The best sounding GM box sets were by Roland - the 55,88 & the daddy the ISA SCC-1.. in fact any of the devices bearing the 'sound canvas' logo adhere to all the basics for a GM device - that is all the instruments and drum sets are standardised and good quality. The issue is connecting them.. The boxed devices all needed horrible mini-din to midi leads, or something equally horrible - they were not bought by gamers at the time, but by musicians after a multi-timbral rompler, and the SCC-1 is an ISA card with mini-din breakouts at the back - but all of them would emulate and pass-thru MPU401 midi, which was nice.
The external 55 & 88 range were just more advanced versions of the MT32, and some have nice LCD displays and controls, while the '32 was dumb, and the sound set was a little bit lame. All of the GM standard included reverb and chorus, and each instrument/channel has it's own aux send for each effect, level controllable by a Midi CC, as was PAN and ch vol. All these were instant, and had no 'zipper' artifacts, so in code you could shimmer from left to right at a ferocious rate, and could pick out individual notes and drum hits, and plunge them into reverb or chorus, while panning, and taking advantage of any extra modulation available in the patch - some had aftertouch, mod wheel etc. available to change the sound, all the sounds were velocity sensitive, some just for dynamics, some (like the piano patches) would x-fade samples. You could also switch sounds without 'clicking' during a pattern, so You were able to build massive soundscapes using all the voices available, but with endless combinations of tones per instant. 'midi code' could make use of a resolution of 192ppq - that's a shed load of events to play with, and although the bandwidth of midi is pretty poor by today's standards, it was very hard to run out of slots - tracker this was not!
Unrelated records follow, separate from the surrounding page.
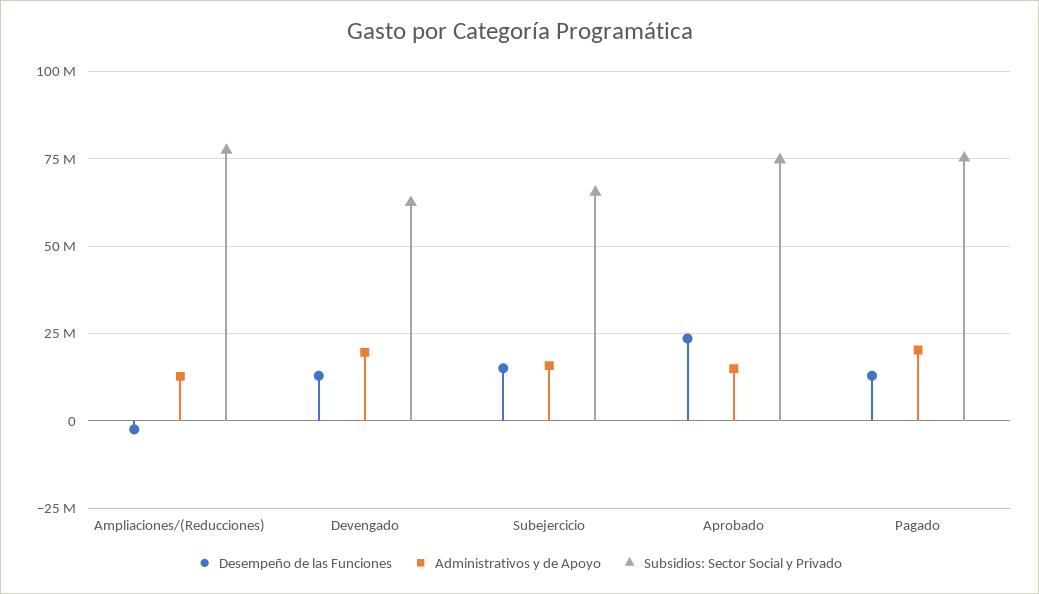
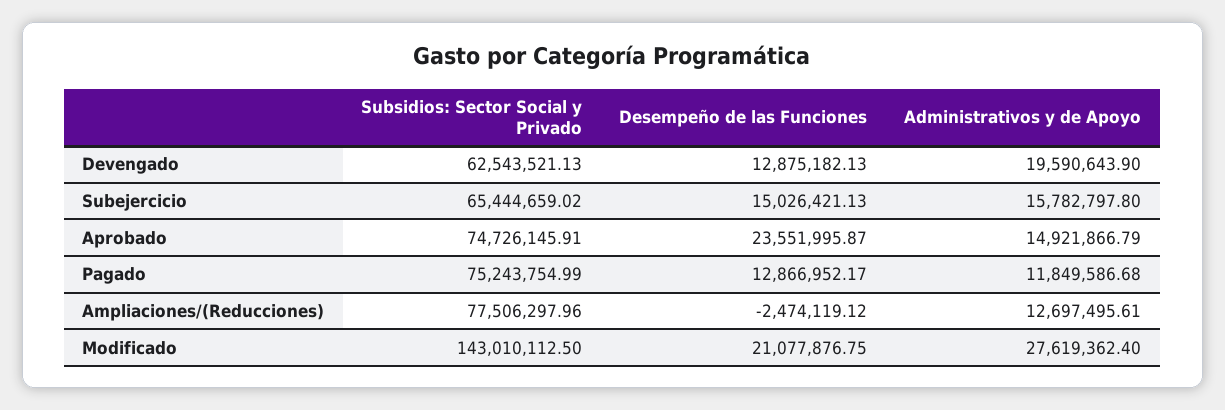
Administrativos y de Apoyo, Pagado: 20000000 -> 11849586.68
Subsidios: Sector Social y Privado, Modificado: none -> 143010112.5
Desempeño de las Funciones, Modificado: none -> 21077876.75
Administrativos y de Apoyo, Modificado: none -> 27619362.4

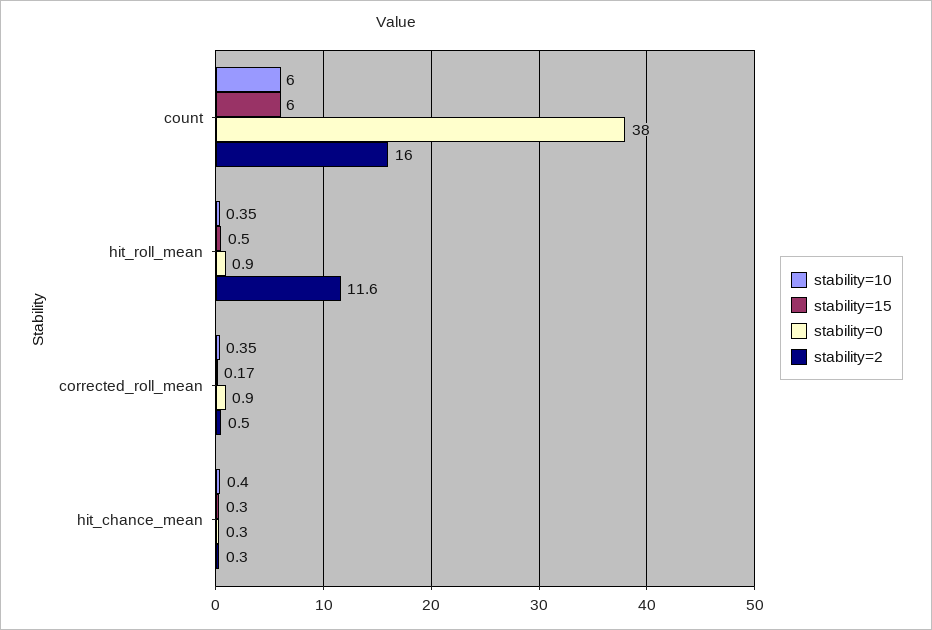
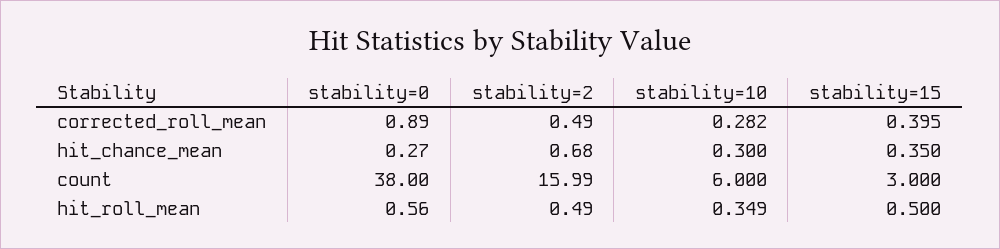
stability=15, count: 6 -> 3
stability=0, hit_roll_mean: 0.9 -> 0.56
stability=2, hit_roll_mean: 11.6 -> 0.49
stability=10, corrected_roll_mean: 0.35 -> 0.282
stability=15, corrected_roll_mean: 0.17 -> 0.395
stability=10, hit_chance_mean: 0.4 -> 0.3
stability=15, hit_chance_mean: 0.3 -> 0.35
stability=2, hit_chance_mean: 0.3 -> 0.68

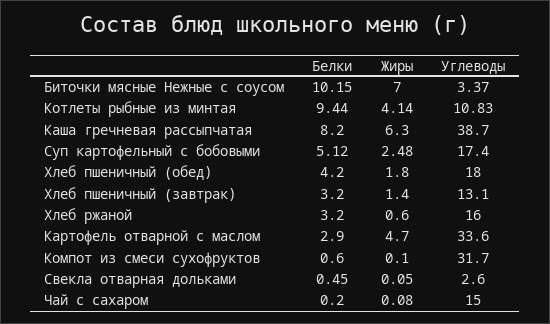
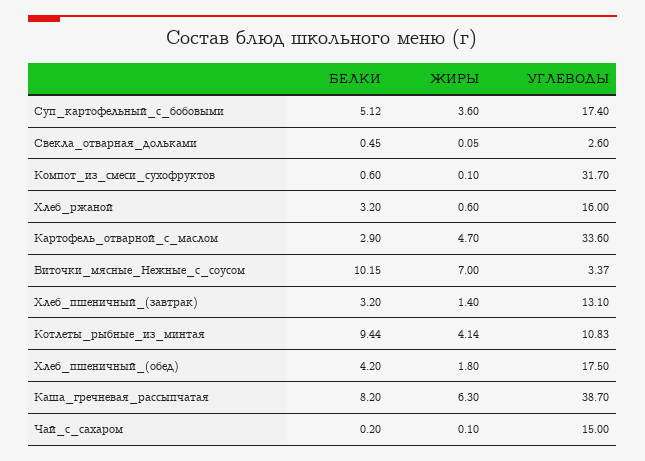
Жиры, Суп картофельный с бобовыми: 2.48 -> 3.6
Углеводы, Хлеб пшеничный (обед): 18 -> 17.5
Жиры, Чай с сахаром: 0.08 -> 0.1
GM became a standard on many instruments, just as a way of laying out patches - so Pianos first, Drums default to channel 10 etc. and most workstation devices in the late 80's and the 90's had at least one GM bank on board - all of these instruments could be used to score a DOS game, if You selected the GM bank on the channels used in the game. You do NOT need a sound canvass or any GM compatible box, all you need is a midi port in the machine, as all the GM devices in the dos days pretended to me MPU401 interfaces. Just use the midi out and send it to Your choice of machine! For the 'Deluxe experience' pick up an EMU Proteus, it was one of the last multi-timbral monsters that could spoof a GM set, and it's waveforms are top of the range sexy, and they are cheap now. Forget low-res samples and fizzy drum hits, use an orchestra!!